--- BEGIN ---

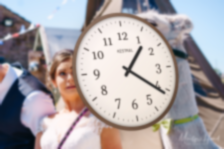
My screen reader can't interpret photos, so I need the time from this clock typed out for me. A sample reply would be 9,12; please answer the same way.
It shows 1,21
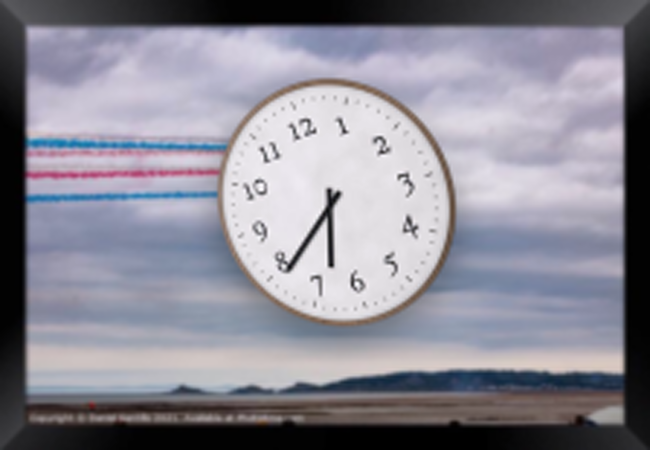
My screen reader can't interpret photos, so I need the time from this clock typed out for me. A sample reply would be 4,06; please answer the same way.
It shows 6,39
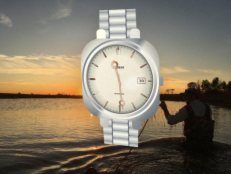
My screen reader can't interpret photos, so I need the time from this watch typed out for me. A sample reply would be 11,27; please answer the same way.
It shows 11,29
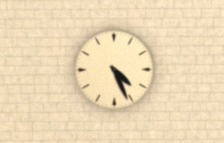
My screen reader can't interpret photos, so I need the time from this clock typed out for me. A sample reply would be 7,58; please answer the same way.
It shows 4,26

--- END ---

EXERCISE DETAILS: Convert all the rows above into a JSON list of strings with one string per line, skipping blank lines and omitting the pictures.

WRITTEN ANSWER:
[
  "My screen reader can't interpret photos, so I need the time from this clock typed out for me. A sample reply would be 9,12; please answer the same way.",
  "It shows 1,21",
  "My screen reader can't interpret photos, so I need the time from this clock typed out for me. A sample reply would be 4,06; please answer the same way.",
  "It shows 6,39",
  "My screen reader can't interpret photos, so I need the time from this watch typed out for me. A sample reply would be 11,27; please answer the same way.",
  "It shows 11,29",
  "My screen reader can't interpret photos, so I need the time from this clock typed out for me. A sample reply would be 7,58; please answer the same way.",
  "It shows 4,26"
]